You can add vitamin C to the water at the rate of 200mg per litre. However, vitamin C degrades quickly in water and supplementing a pregnant guinea pig with specific foods rich in Vitamin C is advisable. Suitable foods, in the order of highest concentration of vitamin C, are dandelion greens (wash them first), kale, brussel sprouts, parsley, broccoli leaves, cauliflower, strawberries, broccoli florets, oranges or cabbage. Note that oranges and cabbage have only a quarter of the vitamin C content of dandelion greens and brussel sprouts. A cup of dandelion greens or brussel sprouts will provide about 200 mg of vitamin C.
Pregnancies usually proceed without difficulty and the birthing process is well managed by Mother Nature. The new piggies will be running about gaily very soon after birth. It’s normal for mum to eat the afterbirth so don’t be concerned if you see her performing this revolting, but essential, task.

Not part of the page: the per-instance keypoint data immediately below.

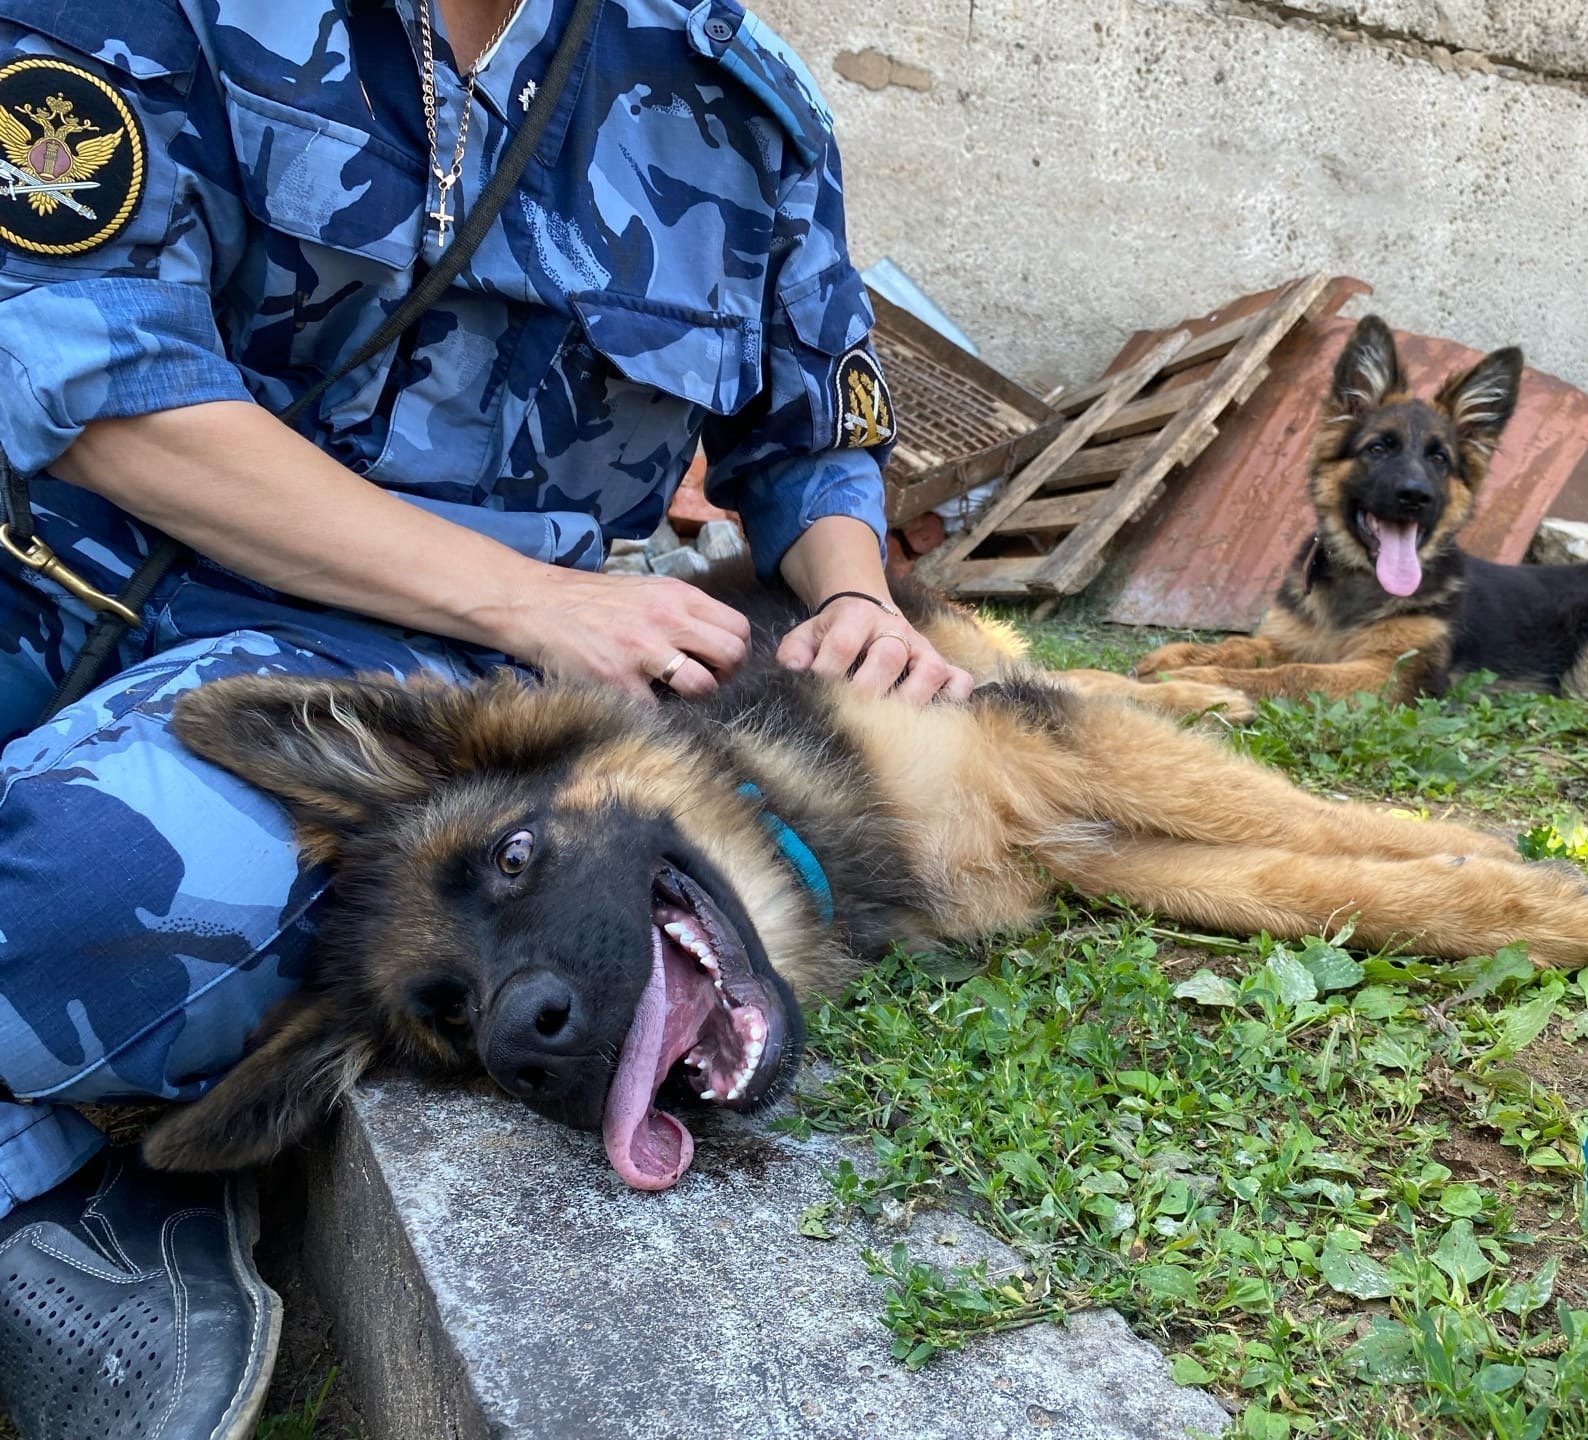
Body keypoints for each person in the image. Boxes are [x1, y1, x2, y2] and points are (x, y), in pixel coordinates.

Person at [0, 1, 968, 1434]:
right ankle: (78, 1158)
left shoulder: (737, 96)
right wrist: (533, 597)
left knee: (93, 885)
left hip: (412, 668)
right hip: (58, 580)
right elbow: (101, 383)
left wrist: (855, 597)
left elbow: (813, 429)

Guinea pig sows don’t make nests for their young but newborn guinea pigs are born quite independent. They are haired, have teeth and open eyes and can start eating solid food within a few hours of birth.
It’s important that the sow is removed to a nursery before the babies are born. Firstly, she is quite able to fall pregnant again within a few hours of the birth. Sixty to eighty percent of female guinea pigs will fall pregnant if mated at this time, but it’s too close to the production of the young for her to bear additional young safely.
Secondly, the other guinea pigs could trample the newborn and injure them and, thirdly, the sow is more likely to stay with her young and nurture them if she is not worried by other guinea pigs.
Care of the newborn pups
The pups should be weaned from the sow at 14 to 28 days when they should weigh from 150 to 200 grams.
They can be hand reared easily if necessary as they eat solid food in the few days following birth. However, normally a young guinea pig will suckle milk from its mother for around three to four weeks.
Separate your new guinea pigs from the mother at weaning time as it won’t take them long to learn about the birds and the bees. They will have no hesitation mating with their mother or with other guinea pigs in their enclosure.
Breeding cavies is great fun, and looking at the range of colours and coat patterns produced is exciting. Be sure, though, that you are not breeding without having due regard to the future of the young guinea pigs. Are you able to find them good homes?